Il dibattito sul livello del campionato e i grandi addii
A margine delle ultime notizie sportive, ha fatto discutere l’intervista di Valentina Diouf, che nel marzo scorso ha annunciato il proprio ritiro dalla pallavolo. L’ex azzurra, tornata a Busto Arsizio per l’ultima stagione, ha lanciato una riflessione critica sul campionato italiano: «Il livello si è un po’ abbassato», ha dichiarato, sottolineando come molti giocatori di fascia medio-alta si siano spostati verso altri campionati, in particolare quello americano e quello turco. Diouf ha anche evidenziato il forte divario economico tra le prime quattro squadre — Conegliano, Scandicci, Milano e Novara — e il resto della Serie A1, con budget che possono superare del doppio quelli delle altre società.

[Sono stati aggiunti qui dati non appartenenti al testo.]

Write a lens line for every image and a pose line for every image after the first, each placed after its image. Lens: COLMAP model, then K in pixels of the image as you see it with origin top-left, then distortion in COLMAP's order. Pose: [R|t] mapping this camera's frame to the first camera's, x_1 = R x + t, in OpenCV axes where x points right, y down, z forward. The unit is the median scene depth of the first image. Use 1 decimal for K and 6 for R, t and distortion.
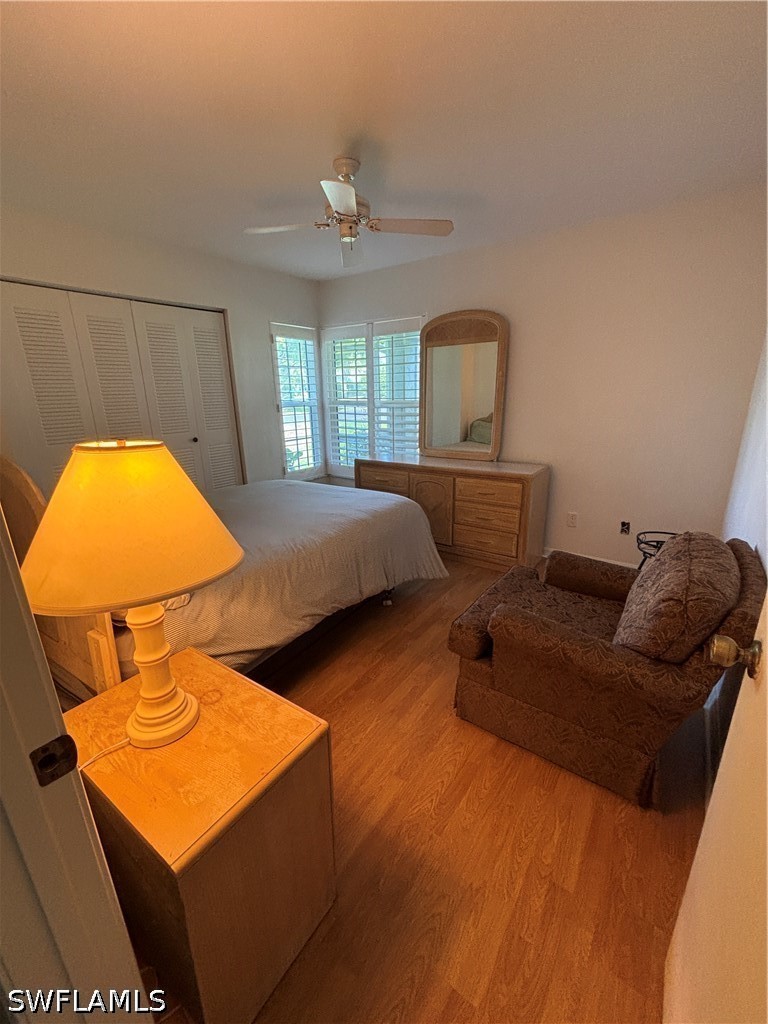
lens RADIAL K [[414.3, 0, 388.1], [0, 414.3, 507.0], [0, 0, 1]] dist [0.031811, -0.014906]
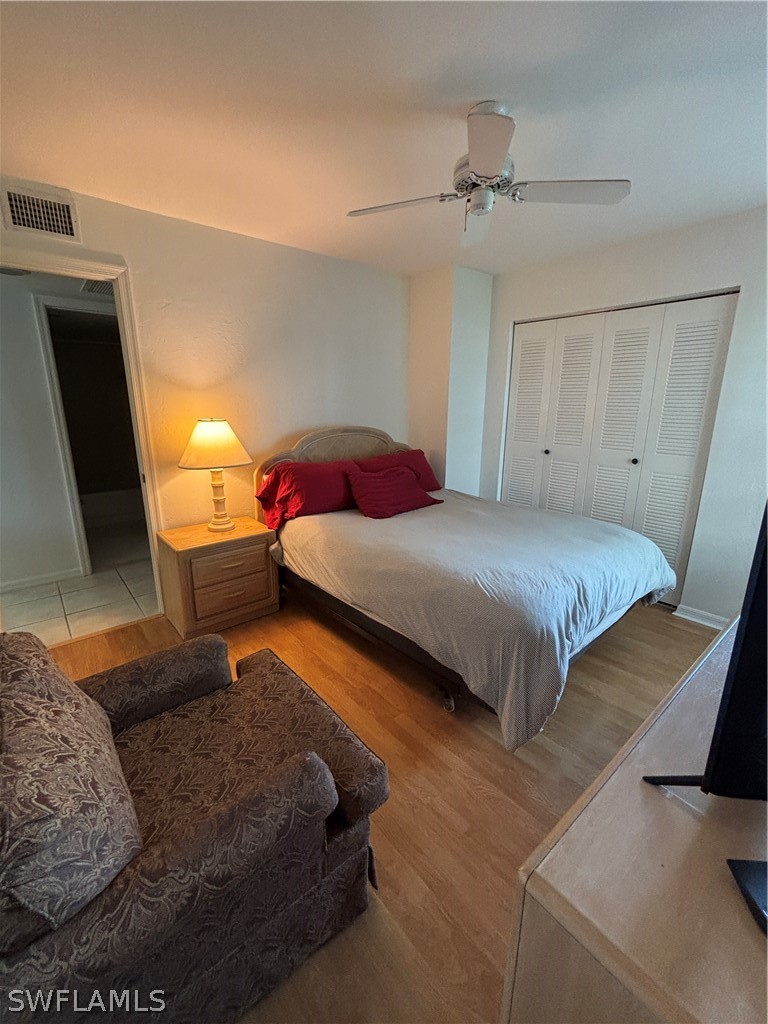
lens RADIAL K [[422.8, 0, 378.3], [0, 422.8, 512.3], [0, 0, 1]] dist [0.001979, -0.011680]
pose [[-0.256660, 0.256138, -0.931944, 0.672385], [-0.263515, 0.909167, 0.322451, -0.281549], [0.929884, 0.328342, -0.165851, 0.951056]]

Un’analisi lucida che si inserisce in un contesto comunque di eccellenza per la pallavolo italiana, capace di esprimere campionesse come Paola Egonu, Ekaterina Antropova e una generazione di atlete che ha dominato la scena internazionale negli ultimi anni. E mentre il movimento guarda al futuro con ottimismo, anche grazie all’ingresso nella Hall of Fame mondiale di Francesca Piccinini — simbolo di vent’anni di pallavolo italiana ad altissimo livello — le ultime notizie confermano che il volley tricolore non ha alcuna intenzione di fermarsi.